Date of Award
Doctor of Philosophy (PhD)
Adenovirus (AdV) infection is ubiquitous in the human population and causes acute infection in the respiratory and gastrointestinal tracts. In addition to lytic infections in epithelial cells, AdV can persist in a latent form in mucosal lymphocytes, and nearly 80% of children contain viral DNA in the lymphocytes of their tonsils and adenoids. Reactivation of latent AdV is thought to be the source of deadly viremia in pediatric transplant patients. Adenovirus latency and reactivation in lymphocytes is not well-studied, though immune cell activation has been reported to promote productive infection from latency. In lymphocytes, programs of gene expression during both resting and activated states have been shown to be regulated in part by chromatin remodelers and co-repressors, including Class I and II histone deacetylases (HDACs), Class III HDACs (sirtuins), and the C-terminal Binding Protein Family (CtBPs). Because the adenovirus genome is chromatinized through rapid association with cellular histones upon entry into the host cell nucleus, viral gene expression is potentially regulated by these same cellular chromatin-modifying mechanisms and responsive to immunoactivation of the host lymphocyte. In this doctoral work, we show that enzymatic activity of Class I HDACs and sirtuins, but not Class II HDACs, contribute to the repression of viral early and late genes during persistent infection.
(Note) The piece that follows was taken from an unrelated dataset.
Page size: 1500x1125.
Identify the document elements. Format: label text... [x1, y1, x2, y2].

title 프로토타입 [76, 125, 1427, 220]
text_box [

We also show that modulation of cellular NAD+/NADH can de-repress adenovirus gene expression in persistently-infected lymphocytes. In contrast, disrupting the NAD-dependent CtBP repressor complex interaction with PxDLS-containing binding partners paradoxically alters AdV gene expression.
Dickherber, Megan, "Histone Deacetylase-linked Repression and Metabolically-linked Derepression of Adenovirus Persistent Infection of Lymphocytes." Dissertation, Georgia State University, 2019.